Naufragar m’è dolce in questo letame

Pubblicato mercoledì 10 Ottobre 2012 alle 01:31 da Francesco

L’eutanasia dovrebbe essere un diritto per tutti. Se fossi un malato terminale rifiuterei ogni tipo di accanimento terapeutico e cercherei una morte dolce. In Italia non c’è la libertà di disporre del proprio corpo perché il Vaticano vuole imporre anche ai non credenti i suoi precetti deliranti. Queste ingerenze sono i capisaldi di una teocrazia invisibile che cagiona inutili sofferenze e crea corsie preferenziali per coloro che possono permettersi un viaggio di sola andata all’estero.
Non sono un cattolico e non voglio avere niente a che fare con la religione di merda che inquina la mia nazione, ma l’avverso perché s’impone attraverso degli alfieri politici, ovvero puttanelle al soldo di alti prelati. Il cattolicesimo è intriso di fanatismo, ma se fosse un culto privato a me non recherebbe fastidio alcuno. Se un domani io dovessi ammalarmi gravemente la mia volontà non verrebbe tutelata e sarei costretto a sottostare a quello che de facto è un divieto ecclesiastico. Forse il dio inteso da Nietzsche è morto, ma evidentemente occorre fare scempio del cadavere affinché non ne rimanga più traccia.
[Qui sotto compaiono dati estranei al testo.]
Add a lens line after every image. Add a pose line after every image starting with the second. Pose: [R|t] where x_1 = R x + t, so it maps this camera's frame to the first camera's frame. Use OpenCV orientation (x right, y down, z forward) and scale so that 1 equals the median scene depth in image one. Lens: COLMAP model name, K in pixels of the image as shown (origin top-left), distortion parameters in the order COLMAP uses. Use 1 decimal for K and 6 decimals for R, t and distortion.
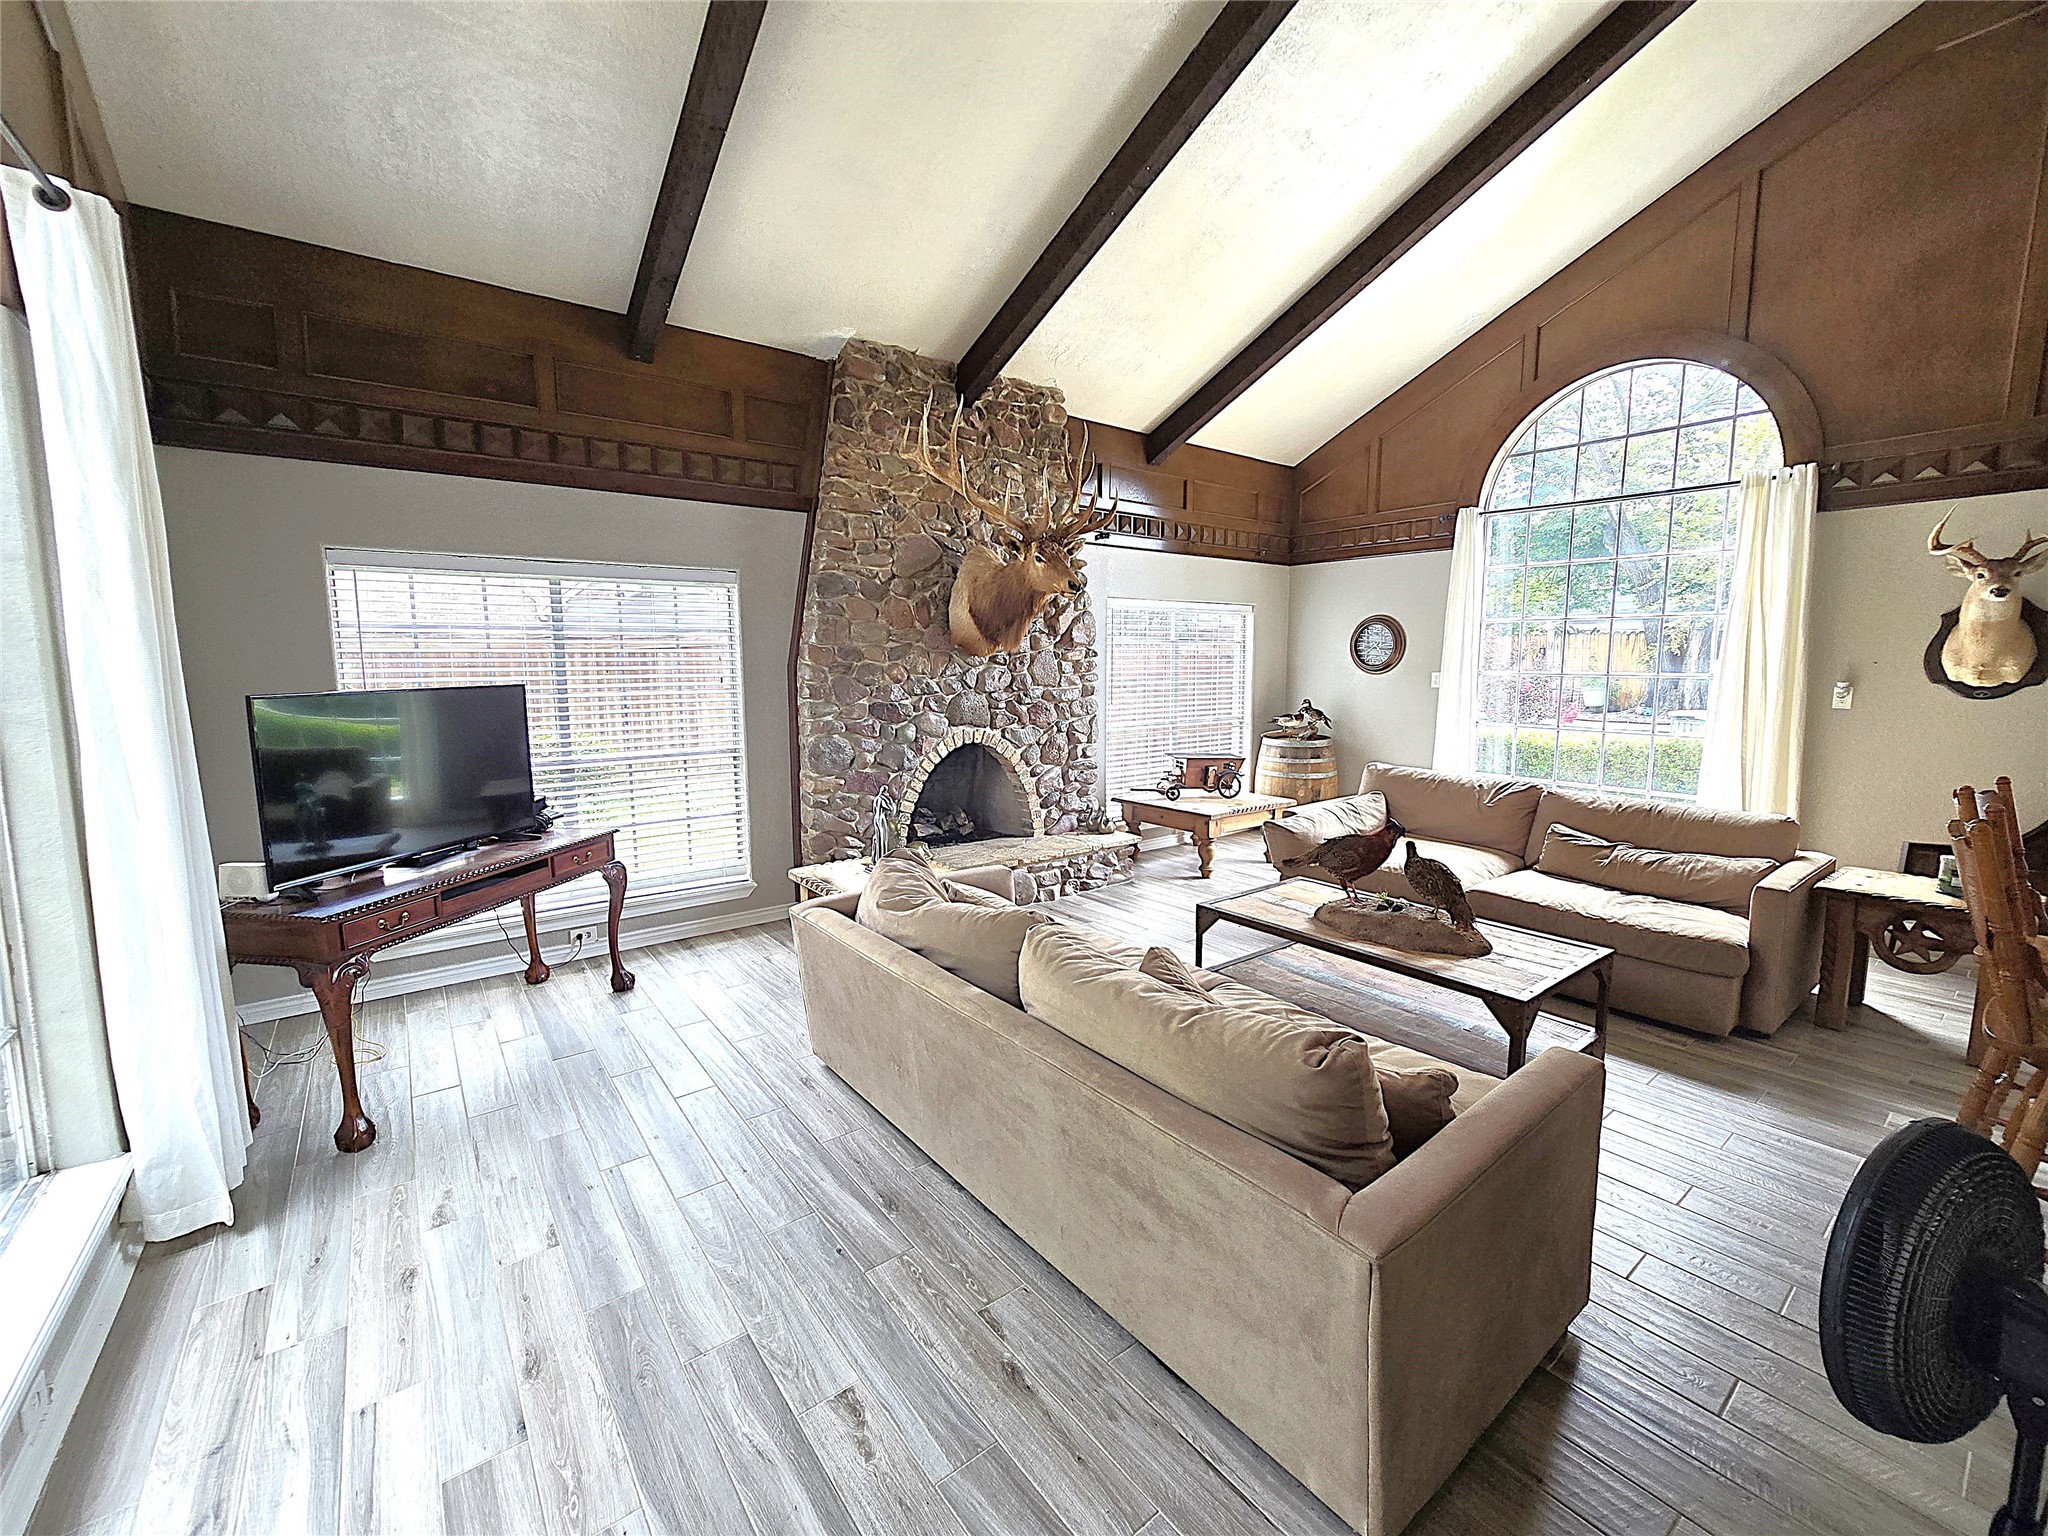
lens RADIAL K [[854.7, 0, 1031.1], [0, 854.7, 762.7], [0, 0, 1]] dist [-0.001231, -0.000049]
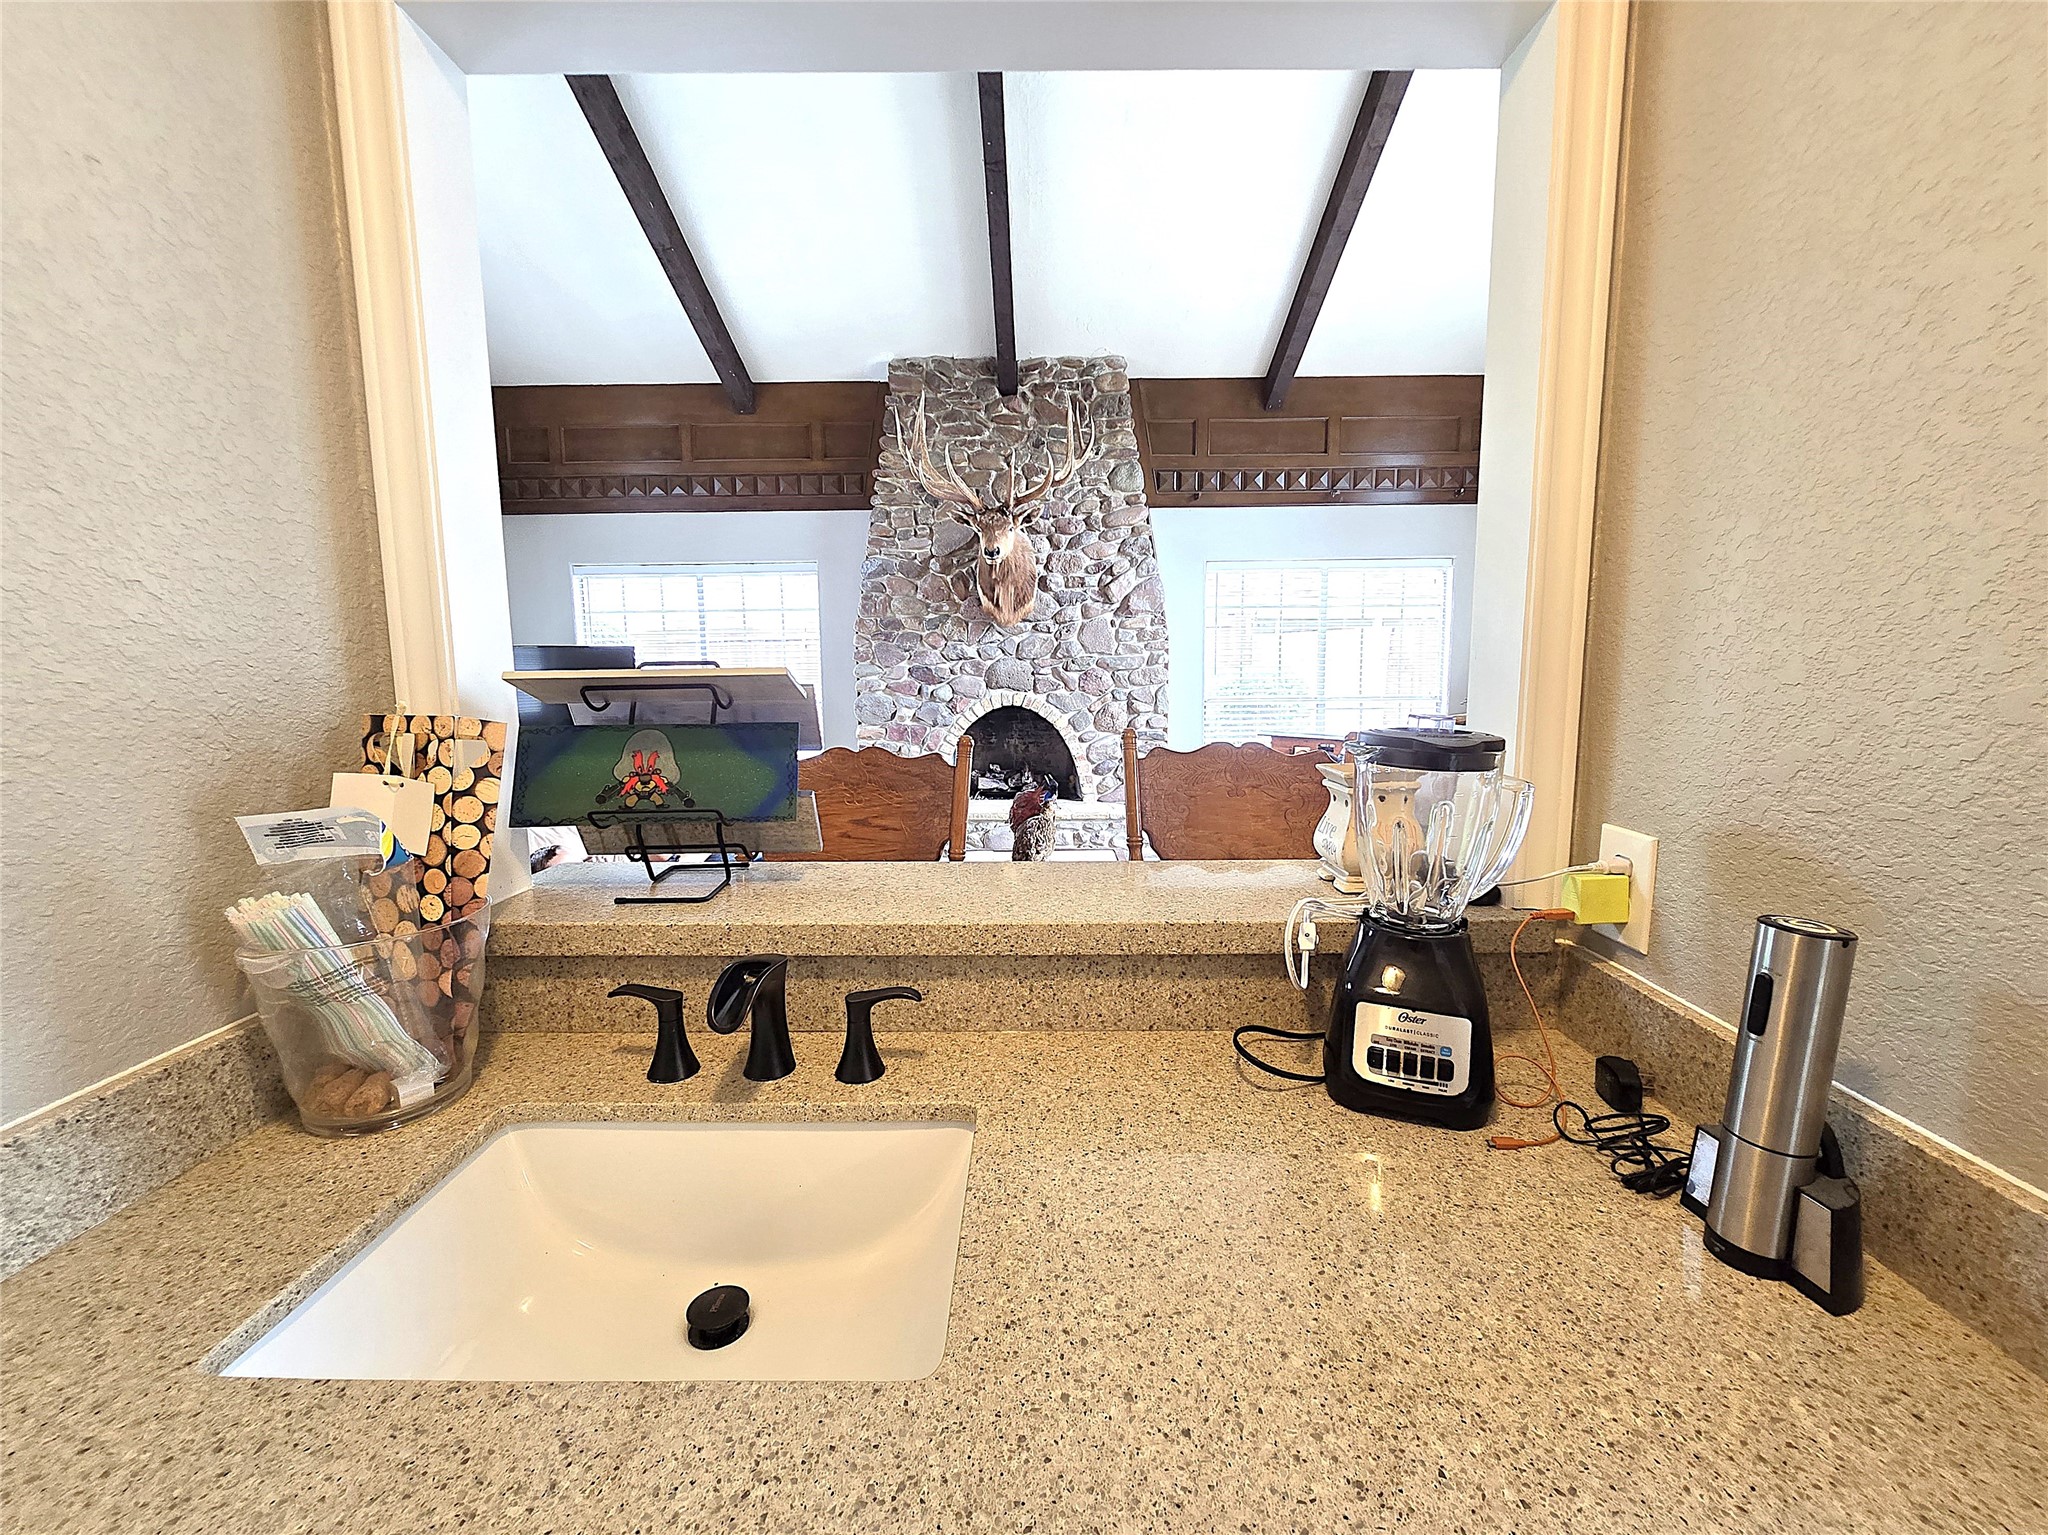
lens RADIAL K [[854.7, 0, 1022.7], [0, 854.7, 773.3], [0, 0, 1]] dist [-0.001231, -0.000049]
pose [[0.779119, 0.072991, -0.622613, 0.631797], [-0.069874, 0.997121, 0.029458, 0.030172], [0.622970, 0.020553, 0.781976, 0.164442]]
Altre volte ho accennato l’argomento, ma negli ultimi giorni sono tornato a ripensarci perché ho visto uno spot geniale a favore dell’eutanasia in cui s’invitano i malati terminali a farsi vivi per prenderne parte. Qualcuno ha trovato tale iniziativa di cattivo gusto, ma penso che difficilmente una campagna del genere avrebbe potuto trovare un’impostazione migliore: da parte mia tanto di cappello! La vita non appartiene a nessuna divinità del cazzo ed è disumano sacrificare la dignità di certi malati per contentare un branco di dementi. Un cattolico deve restare libero di soffrire quanto e come vuole, allo stesso modo in cui riconosco il diritto dei Testimoni di Geova a rifiutare le trasfusioni di sangue, ma parimenti la mia volontà deve essere rispettata in pieno. Tutto questo discorso gronda banalità in quanto è formato da auspici che dovrebbero essere già conquiste datate, ma credo che ormai sia soltanto una questione di tempo e spero di vivere abbastanza per usufruirne sul punto di morte qualora dovessi giungervi con un male oscuro.